Da igual que sea de noche o de día. El miedo es libre y cada
uno teme lo que no conoce. Puede que fueran pasos de persona o de animal, o el
rastro de una serpiente. Una cortina moviéndose en una ventana lo llevaba al
pánico y se imaginaba las bocas de extraños monstruos que conseguían licuar los
vidrios. Así fueron las cosas en la infancia de Kenji, entre el mundo y él se alzaban extrañas
incomprensiones.
Después llegaron los tiempos de la escuela y el miedo no
remitió. Ya no se trataba del rugido del perro del vecino ni tampoco del trueno que viene después de la luz del
relámpago. El temor a todo lo que no conocía se instalaba a menudo en la mirada
de los compañeros de clase. Kenji no era capaz de ver en las pupilas de los
otros alumnos si lo querían bien o si, al contrario estaban urdiendo algún
manera de hundirlo en su miedo. Se refugió en brazos de una novia tenue y
maternal que lo cubría de abrazos y que lo distraía de la parte oscura del
mundo. Allí fue donde Kenji sintió una cierta felicidad y se dejo llevar en la
compresión y la suavidad de un fututo amable.

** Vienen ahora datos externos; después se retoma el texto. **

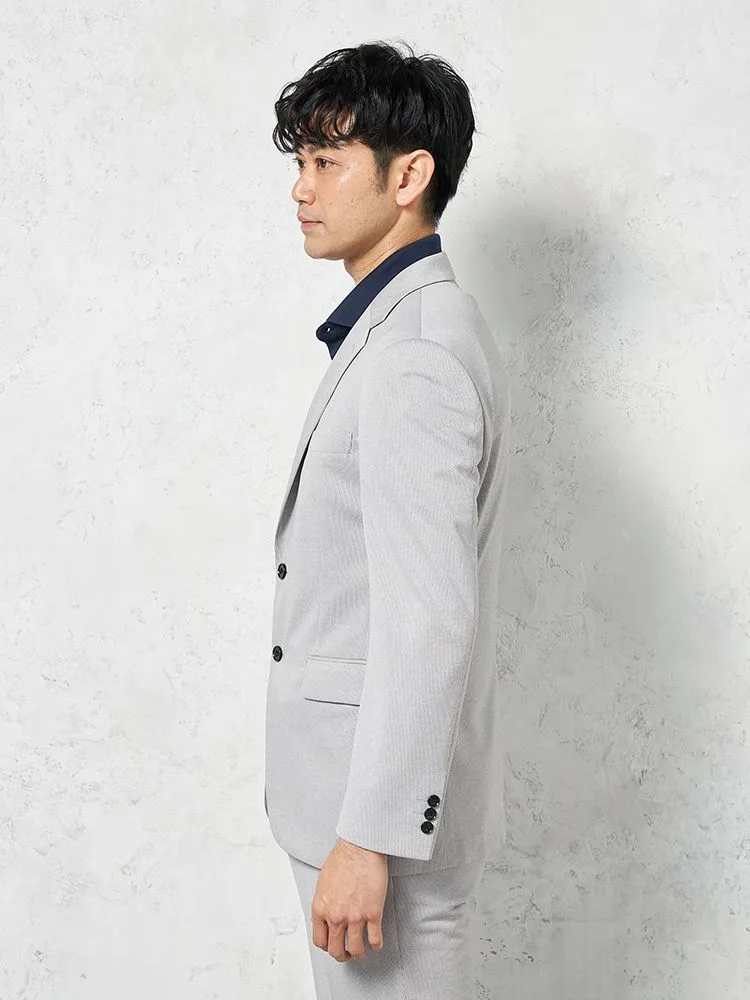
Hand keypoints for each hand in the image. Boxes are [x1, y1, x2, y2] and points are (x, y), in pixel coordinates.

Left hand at [311, 838, 387, 960]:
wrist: (360, 848)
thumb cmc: (343, 859)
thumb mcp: (323, 882)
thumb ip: (324, 902)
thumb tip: (327, 914)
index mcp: (320, 908)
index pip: (319, 940)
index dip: (327, 946)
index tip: (333, 945)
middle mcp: (335, 916)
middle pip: (336, 949)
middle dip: (342, 955)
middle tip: (347, 953)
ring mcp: (354, 917)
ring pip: (356, 949)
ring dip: (359, 953)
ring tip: (362, 951)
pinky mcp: (372, 913)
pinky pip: (374, 939)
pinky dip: (376, 945)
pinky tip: (376, 942)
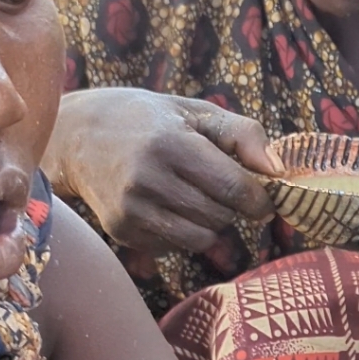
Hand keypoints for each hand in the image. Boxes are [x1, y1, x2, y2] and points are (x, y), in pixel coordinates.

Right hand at [45, 89, 282, 254]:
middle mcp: (147, 177)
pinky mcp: (122, 230)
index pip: (235, 189)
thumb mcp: (196, 113)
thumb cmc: (151, 121)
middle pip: (221, 216)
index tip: (263, 197)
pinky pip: (176, 246)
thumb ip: (244, 135)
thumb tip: (280, 171)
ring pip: (202, 239)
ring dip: (209, 223)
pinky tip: (164, 205)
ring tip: (191, 195)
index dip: (259, 199)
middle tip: (215, 187)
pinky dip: (181, 231)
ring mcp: (132, 208)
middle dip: (229, 206)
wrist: (78, 134)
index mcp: (171, 143)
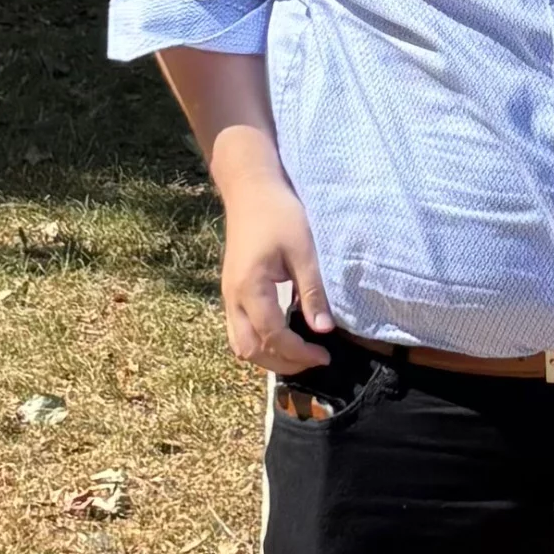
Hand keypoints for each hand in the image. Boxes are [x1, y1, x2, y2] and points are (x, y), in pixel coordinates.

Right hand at [218, 143, 333, 372]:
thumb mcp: (303, 250)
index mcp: (250, 288)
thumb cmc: (279, 214)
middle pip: (250, 350)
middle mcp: (232, 298)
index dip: (299, 353)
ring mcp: (228, 296)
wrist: (250, 190)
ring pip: (240, 345)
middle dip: (283, 362)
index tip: (325, 355)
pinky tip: (283, 337)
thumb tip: (323, 330)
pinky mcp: (231, 292)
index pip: (273, 336)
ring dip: (268, 357)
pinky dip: (260, 343)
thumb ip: (312, 292)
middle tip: (314, 359)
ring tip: (299, 354)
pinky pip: (239, 331)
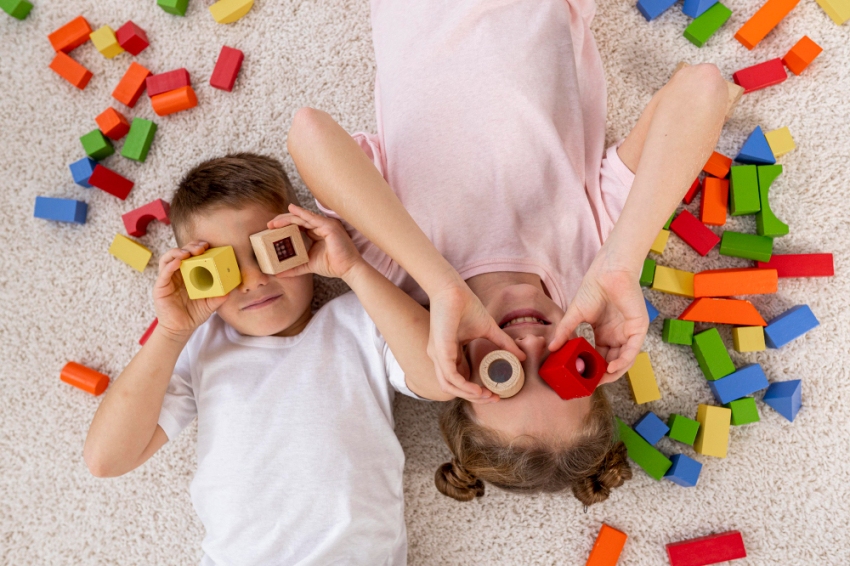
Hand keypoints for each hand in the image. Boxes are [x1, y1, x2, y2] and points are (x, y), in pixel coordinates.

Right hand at [153, 241, 228, 341]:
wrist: (181, 329)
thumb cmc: (194, 314)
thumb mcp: (211, 304)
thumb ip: (220, 297)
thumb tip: (231, 290)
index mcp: (189, 273)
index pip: (192, 255)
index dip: (198, 248)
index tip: (208, 246)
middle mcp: (177, 273)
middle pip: (181, 253)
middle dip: (190, 247)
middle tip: (201, 247)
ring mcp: (168, 279)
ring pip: (169, 258)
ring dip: (178, 252)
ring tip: (189, 252)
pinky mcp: (160, 287)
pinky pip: (164, 272)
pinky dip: (170, 265)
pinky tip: (179, 262)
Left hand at [268, 205, 362, 279]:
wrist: (348, 269)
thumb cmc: (333, 266)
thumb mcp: (308, 265)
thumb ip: (294, 267)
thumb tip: (279, 273)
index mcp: (318, 233)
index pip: (299, 226)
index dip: (285, 226)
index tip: (271, 230)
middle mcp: (322, 226)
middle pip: (299, 219)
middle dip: (283, 221)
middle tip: (269, 224)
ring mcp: (326, 224)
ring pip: (303, 218)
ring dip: (287, 218)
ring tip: (274, 222)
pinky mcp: (329, 226)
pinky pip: (312, 218)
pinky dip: (301, 213)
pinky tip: (291, 210)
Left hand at [427, 281, 525, 402]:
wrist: (453, 289)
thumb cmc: (466, 306)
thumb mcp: (489, 329)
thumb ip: (503, 343)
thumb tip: (522, 355)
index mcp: (448, 353)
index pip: (459, 379)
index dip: (475, 389)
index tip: (494, 392)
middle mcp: (440, 357)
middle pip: (453, 388)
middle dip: (474, 397)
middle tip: (493, 398)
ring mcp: (437, 355)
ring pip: (449, 387)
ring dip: (469, 395)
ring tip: (487, 395)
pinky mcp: (440, 351)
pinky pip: (450, 377)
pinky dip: (464, 386)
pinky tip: (478, 389)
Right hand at [549, 251, 647, 383]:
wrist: (607, 273)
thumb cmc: (592, 289)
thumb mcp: (574, 316)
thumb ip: (564, 332)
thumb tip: (551, 348)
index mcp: (604, 334)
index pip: (599, 357)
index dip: (592, 369)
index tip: (581, 379)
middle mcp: (617, 336)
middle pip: (612, 362)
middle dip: (602, 375)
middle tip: (590, 384)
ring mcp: (628, 333)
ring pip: (624, 360)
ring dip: (613, 372)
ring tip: (600, 379)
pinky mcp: (638, 329)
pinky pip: (632, 351)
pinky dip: (623, 362)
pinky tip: (611, 368)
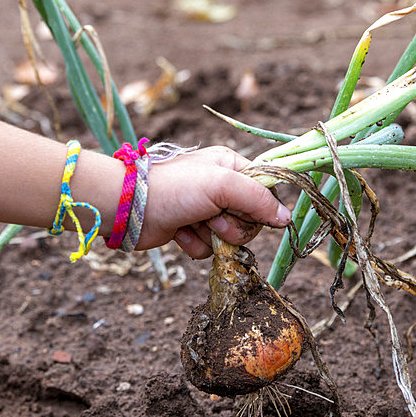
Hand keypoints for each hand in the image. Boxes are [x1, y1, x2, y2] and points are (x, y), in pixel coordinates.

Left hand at [137, 145, 290, 258]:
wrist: (129, 208)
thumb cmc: (175, 188)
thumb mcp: (222, 185)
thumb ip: (257, 199)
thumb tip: (286, 218)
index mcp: (231, 166)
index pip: (265, 191)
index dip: (259, 207)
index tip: (243, 210)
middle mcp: (220, 187)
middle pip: (250, 219)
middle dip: (231, 225)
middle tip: (211, 217)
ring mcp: (205, 210)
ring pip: (230, 238)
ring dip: (211, 236)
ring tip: (192, 223)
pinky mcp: (190, 230)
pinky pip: (208, 249)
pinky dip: (194, 245)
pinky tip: (178, 233)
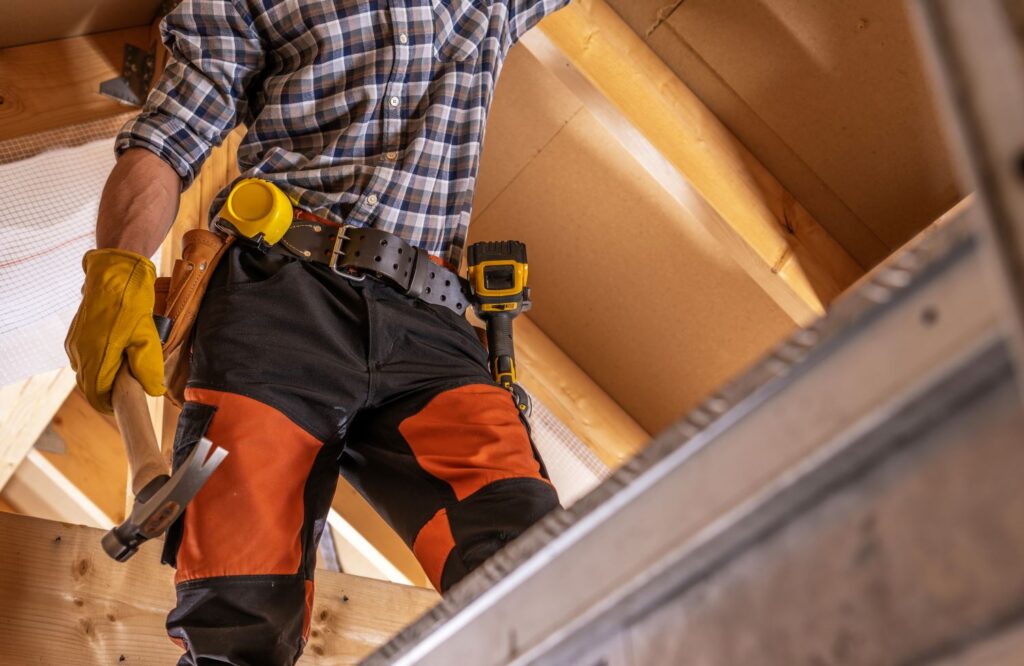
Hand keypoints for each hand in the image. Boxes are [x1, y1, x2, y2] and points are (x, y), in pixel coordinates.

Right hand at [65, 248, 165, 412]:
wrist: (114, 273)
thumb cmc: (131, 304)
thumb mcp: (147, 337)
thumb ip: (148, 368)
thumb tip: (153, 391)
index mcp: (94, 358)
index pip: (97, 397)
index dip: (112, 403)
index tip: (128, 401)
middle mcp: (77, 353)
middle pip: (91, 386)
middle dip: (110, 388)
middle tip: (132, 381)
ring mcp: (73, 343)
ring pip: (87, 372)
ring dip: (105, 374)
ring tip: (127, 362)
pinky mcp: (74, 335)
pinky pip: (84, 358)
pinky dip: (99, 361)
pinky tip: (117, 349)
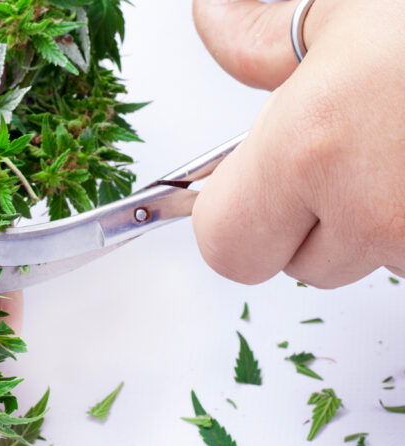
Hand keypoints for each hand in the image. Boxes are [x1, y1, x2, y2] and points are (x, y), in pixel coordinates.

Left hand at [191, 0, 404, 286]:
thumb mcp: (355, 4)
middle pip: (296, 264)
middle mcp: (371, 212)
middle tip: (337, 157)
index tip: (238, 191)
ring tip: (394, 148)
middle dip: (305, 221)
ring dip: (367, 222)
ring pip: (363, 262)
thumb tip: (214, 21)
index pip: (224, 245)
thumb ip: (265, 37)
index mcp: (312, 148)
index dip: (228, 219)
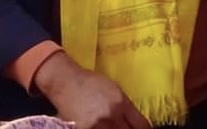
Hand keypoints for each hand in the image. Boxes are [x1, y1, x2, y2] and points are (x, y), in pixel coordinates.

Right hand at [33, 53, 149, 128]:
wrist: (65, 82)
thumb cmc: (90, 83)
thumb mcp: (114, 90)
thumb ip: (125, 107)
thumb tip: (135, 122)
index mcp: (121, 103)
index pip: (141, 125)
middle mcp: (111, 116)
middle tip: (126, 127)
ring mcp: (98, 126)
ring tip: (114, 126)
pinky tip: (102, 127)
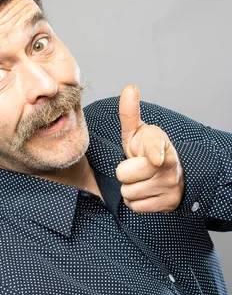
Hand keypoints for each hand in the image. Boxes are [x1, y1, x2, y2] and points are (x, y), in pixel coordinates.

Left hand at [115, 85, 184, 213]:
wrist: (169, 174)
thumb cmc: (147, 151)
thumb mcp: (138, 132)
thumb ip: (130, 113)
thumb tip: (129, 88)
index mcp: (161, 145)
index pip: (155, 150)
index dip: (154, 155)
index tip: (156, 159)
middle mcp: (169, 166)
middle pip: (123, 175)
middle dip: (124, 173)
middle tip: (135, 168)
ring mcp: (170, 186)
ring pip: (128, 193)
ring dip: (129, 188)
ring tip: (141, 180)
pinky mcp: (167, 204)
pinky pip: (135, 207)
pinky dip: (136, 202)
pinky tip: (145, 192)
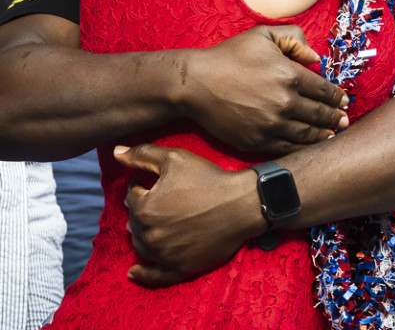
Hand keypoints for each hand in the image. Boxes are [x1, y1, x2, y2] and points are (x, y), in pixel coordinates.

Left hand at [116, 144, 263, 285]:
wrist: (242, 204)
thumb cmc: (209, 180)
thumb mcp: (176, 158)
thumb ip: (143, 154)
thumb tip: (116, 152)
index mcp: (144, 208)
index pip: (131, 196)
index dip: (141, 186)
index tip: (154, 183)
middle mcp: (149, 234)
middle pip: (134, 222)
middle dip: (142, 210)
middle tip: (160, 201)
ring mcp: (163, 255)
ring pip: (141, 246)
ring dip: (143, 234)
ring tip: (156, 223)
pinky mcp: (179, 268)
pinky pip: (154, 276)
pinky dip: (143, 274)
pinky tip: (134, 271)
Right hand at [182, 26, 346, 155]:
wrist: (195, 84)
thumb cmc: (229, 56)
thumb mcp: (263, 35)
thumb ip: (294, 39)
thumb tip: (316, 58)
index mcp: (290, 76)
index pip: (324, 90)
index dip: (337, 96)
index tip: (344, 100)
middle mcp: (285, 102)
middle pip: (320, 114)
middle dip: (336, 117)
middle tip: (345, 120)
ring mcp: (271, 125)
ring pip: (307, 134)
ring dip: (324, 135)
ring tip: (333, 134)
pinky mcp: (257, 141)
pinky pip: (287, 148)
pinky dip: (303, 149)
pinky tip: (310, 146)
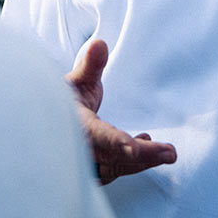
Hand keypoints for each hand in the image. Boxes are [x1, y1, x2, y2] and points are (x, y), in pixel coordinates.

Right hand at [66, 38, 176, 183]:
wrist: (48, 123)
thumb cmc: (62, 100)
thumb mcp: (75, 81)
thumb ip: (90, 65)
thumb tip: (100, 44)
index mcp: (74, 127)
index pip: (98, 137)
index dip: (117, 143)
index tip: (135, 147)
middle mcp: (77, 150)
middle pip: (112, 158)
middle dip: (142, 157)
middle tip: (169, 154)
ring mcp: (83, 165)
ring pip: (115, 168)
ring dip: (140, 160)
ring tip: (164, 151)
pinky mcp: (91, 172)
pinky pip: (114, 171)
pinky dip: (133, 162)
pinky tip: (145, 145)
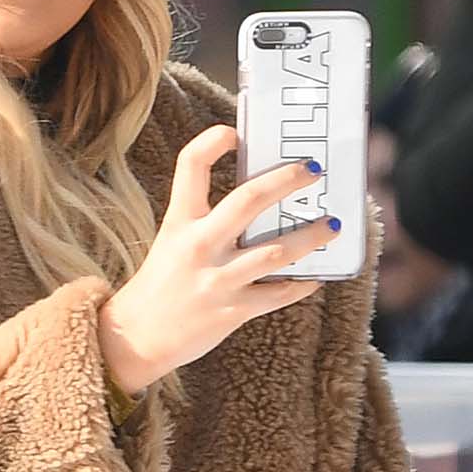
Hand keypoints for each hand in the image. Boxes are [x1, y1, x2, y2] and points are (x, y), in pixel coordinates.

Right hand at [98, 126, 329, 394]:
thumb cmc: (161, 282)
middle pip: (248, 200)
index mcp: (181, 221)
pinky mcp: (233, 311)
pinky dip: (302, 284)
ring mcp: (218, 279)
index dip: (213, 141)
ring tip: (334, 226)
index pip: (191, 165)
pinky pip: (278, 294)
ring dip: (312, 237)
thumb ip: (207, 216)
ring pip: (276, 252)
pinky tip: (316, 276)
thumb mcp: (174, 238)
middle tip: (314, 170)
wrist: (138, 338)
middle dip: (287, 180)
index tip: (235, 134)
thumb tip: (260, 195)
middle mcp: (199, 245)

Pero en esas que llegó el dolor.
Su novia de repente se refugió en el
sofá y se dejó querer por los cojines. Los médicos no sabían qué hacer y
mucho menos que decir. El dolor aumentaba y la vida de su novia se iba apagando
lentamente. Una noche, la mujer que quería había desaparecido. Algunos vecinos
la vieron escalando por la montaña hasta llegar a las primeras nieves para allí
dejarse morir como mueren las ramas de los arboles de verano cuando llega los
primeros fríos.
La muerte no tiene nada que ver
con la burocracia. La Administración estaba dispuesta a ampliar sus territorios
y a eso se le acostumbraba a llamar guerra. Kenji, de nuevo con su
miedo en el cuerpo, fue liberado
de la primera línea de combate y acabó siendo entronizado en el punto más alto de
un mirador de un país continental que acababa
de ser conquistado por la tropas imperiales. El trabajo de Kenji era
mirar la lejanía pero en realidad se dedicaba a mirarse hacia dentro, allí
donde la desconfianza era constante y el recuerdo de los días perdidos no hacía
más que crecer.
Incapaz de bajar de su pequeña
atalaya, Kenji decidió quedarse a vivir arriba de su columna y desde allí
imaginar un mundo en el cual no habría más miedo que la de sí mismo. En la
soledad de su mirador solía cerrar los ojos y ver la vida a trazas de
prismáticos. Cada hora, Kenji se comunicaba con el alto mando para una eventual
llegada del enemigo, pero ni tan solo el enemigo tenía cara. A mucho estirar,
ruido de pasos, de cuerpos arrastrados. Sin novedad en el lugar de vigilancia. Hasta que un día, cegado
por la melancolía , Kenji decidió que ya había vivido demasiado. Y entonces apareció
el enemigo. Subió por el mirador y, de un golpe limpio, cortó la cabeza a
Kenji. El miedo de toda una vida había sido inútil.